Suddenly I was to answer the question as to who was my fovourite photographer. I mentioned Philippe Halsman. He had forgotten the name but not my book or the pictures in it as I had taken it to school and he had perused it during one of the class breaks. I then handed him Halsman at Work by Philipp Halsman and Yvonne Halsman. This book shows how Halsman took some of his most famous photograph all intimately explained by Halsman’s wife. Included here are the incredible ones of Dalí in the air with all those cats and buckets of water. Suddenly Gabriel had found a book that interested him more than all the ones about nudes. “It’s like being behind the photographer during the shooting session,”he said to me. All I could add to that was, “Unless you know that the book exists because you have it your hand now you would never in our present times now about it.”

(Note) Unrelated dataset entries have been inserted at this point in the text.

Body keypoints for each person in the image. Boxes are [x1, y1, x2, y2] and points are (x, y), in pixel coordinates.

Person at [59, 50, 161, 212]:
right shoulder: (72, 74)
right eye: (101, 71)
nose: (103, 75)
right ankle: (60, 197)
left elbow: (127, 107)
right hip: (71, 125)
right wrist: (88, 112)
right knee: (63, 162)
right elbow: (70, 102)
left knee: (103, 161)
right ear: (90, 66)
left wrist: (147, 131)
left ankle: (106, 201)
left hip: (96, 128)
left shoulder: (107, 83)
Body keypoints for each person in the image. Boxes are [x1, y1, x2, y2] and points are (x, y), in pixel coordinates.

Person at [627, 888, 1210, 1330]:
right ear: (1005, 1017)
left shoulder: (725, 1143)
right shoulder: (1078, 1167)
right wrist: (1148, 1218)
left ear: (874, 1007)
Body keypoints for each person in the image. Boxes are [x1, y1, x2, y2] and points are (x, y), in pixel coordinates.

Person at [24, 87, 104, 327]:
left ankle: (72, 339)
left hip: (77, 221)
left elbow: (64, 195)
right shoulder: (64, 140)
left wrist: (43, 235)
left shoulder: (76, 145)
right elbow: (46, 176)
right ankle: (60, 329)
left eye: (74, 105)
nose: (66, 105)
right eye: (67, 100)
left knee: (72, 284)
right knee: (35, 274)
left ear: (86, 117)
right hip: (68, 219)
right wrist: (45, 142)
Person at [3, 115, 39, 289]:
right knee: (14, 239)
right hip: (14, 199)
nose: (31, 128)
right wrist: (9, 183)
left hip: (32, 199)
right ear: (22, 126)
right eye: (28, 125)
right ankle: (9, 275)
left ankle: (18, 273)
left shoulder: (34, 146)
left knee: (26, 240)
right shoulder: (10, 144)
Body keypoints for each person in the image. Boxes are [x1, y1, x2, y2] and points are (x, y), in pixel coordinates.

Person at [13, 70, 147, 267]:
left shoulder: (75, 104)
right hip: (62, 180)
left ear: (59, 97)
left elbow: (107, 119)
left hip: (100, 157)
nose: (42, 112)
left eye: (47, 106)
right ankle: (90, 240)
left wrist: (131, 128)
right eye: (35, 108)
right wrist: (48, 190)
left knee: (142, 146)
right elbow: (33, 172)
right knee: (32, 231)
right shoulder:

It seems we ran out of time and I never was able to answer his question, “Can you recommend me some poets?” Right off the bat it would have been Cuban Nicolás Guillén and Mexican Homero Aridjis.
I had to go to town so I drove Gabriel. In the car’s CD player we listened to Duke Ellington playing Oclupaca (Acapulco backwards) and Tina (dedicated to Argentina).
It would seem that the much younger Gabriel is experiencing for the first time (alas that is something that few my age can do) the delights of Getz, Chandler, Ellington and Brubeck. It was me all over again.
But it wasn’t all one sided. As he leafed through the Halsman book I noticed how many of Halsman’s pictures had not been taken in a studio. I looked around my living room. It is a nice one with books, pictures on the wall and that psychiatric couch. I don’t have a studio anymore. Could this be a new and exciting beginning (continuation)? Could it be that I will experience something for the first time(again)?
I would have never given the pictures I took of Daniella Ciccone some 18 years ago a second look. Today I did. Not bad for pictures taken in her house!